Planet Money graphed it. They had to start their chart at $3 trillion because otherwise “you wouldn’t even be able to see it”:
Matthew O’Brien approves of the Fed’s decision:
[T]he Fed will “taper” its purchases from $85 to $75 billion of bonds a month. And it will keep doing so in $10 billion increments next year as long as the recovery stays on track. But it will try to inject just as much monetary stimulus as it’s taking out by strengthening its promises. The Fed now says it will likely keep rates at zero “well past” the time unemployment falls below 6.5 percent, especially if inflation stays below its 2 percent target.
Markets approved. Stocks jumped, bonds didn’t fall, and expectations of future rates barely budged. In other words, Bernanke finally convinced markets that tapering isn’t tightening, even though he said it was a few months ago. Neat trick.
Daniel Gross’s take:
[T]he Fed isn’t really putting on the brakes. It is just taking its foot off the gas pedal a tiny bit. And as Bernanke passes control of the steering wheel to Janet Yellen, it’s still going at a very rapid clip.

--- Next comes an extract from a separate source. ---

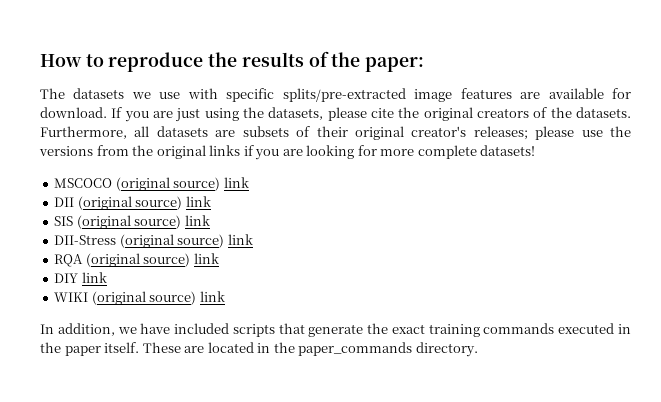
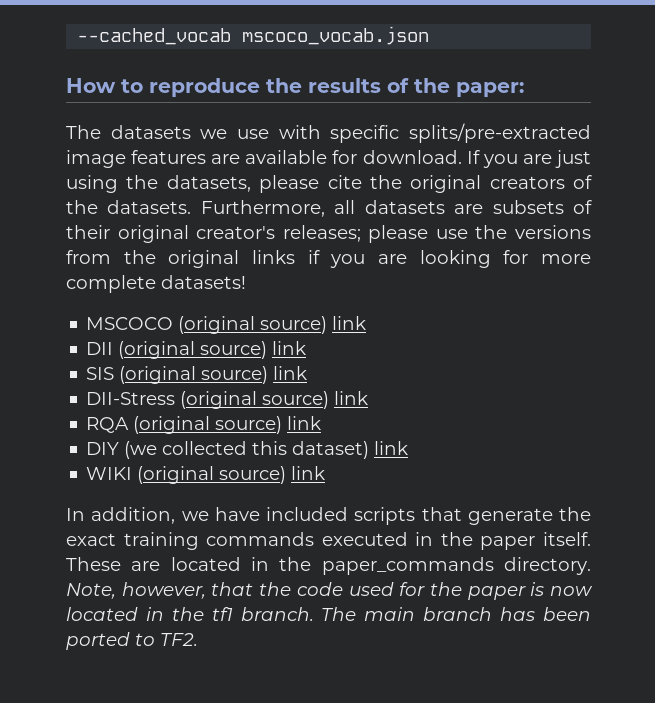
(40, 60) none -> [77,26,430,45] --cached_vocab mscoco_vocab.json //
(79, 278) none -> [124,441,370,459] (we collected this dataset)
(478, 349) none -> [66,582,593,600] [66,607,592,621] [66,632,198,650] Note, however, that the code used for the paper is now located in the tf1 branch. The main branch has been ported to TF2.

Cassidy comments on the Fed’s other announcement, “that it would most likely keep interest rates at their current record-low levels even after the unemployment rate falls below 6.5 per cent—a figure it had previously identified as a possible threshold for rate hikes”:
That was a shift in the dovish direction. As if to emphasize it, Bernanke insisted that the taper itself did not signal a move toward a more restrictive policy, saying, “This is not intended to be a tightening…. We do not think there is an inflation problem, or anything like that.” To the contrary, Bernanke stressed that he and his colleagues were concerned about the inflation rate being too low: it’s currently running at about one per cent, well below the Fed’s target of two per cent. The Fed chairman even raised the prospect of the central bank further loosening its policy stance, saying, “If inflation does not show signs of returning to its target, we will take appropriate action.”
It was a bit like a mother warning a child that she would gradually reduce the number of bags of M&Ms he could eat every week, but, at the same time, reassuring the boy that his supply of Snickers bars would be uninterrupted, and might even be stepped up if he started to lose weight.
Ezra wishes that Congress had worked with Bernanke instead of working against him:
There’s an alternate history of the last three years in which Bernanke held rates low and Congress used the opportunity to rebuild America’s infrastructure, passed a huge tax cut for businesses that hire new workers, helped state and local government reinvest after the vicious cuts forced by the recession, and wiped out the payroll tax until further notice. That’s a world where millions more Americans have jobs today. And it’s a world Bernanke did everything he could to help Congress create.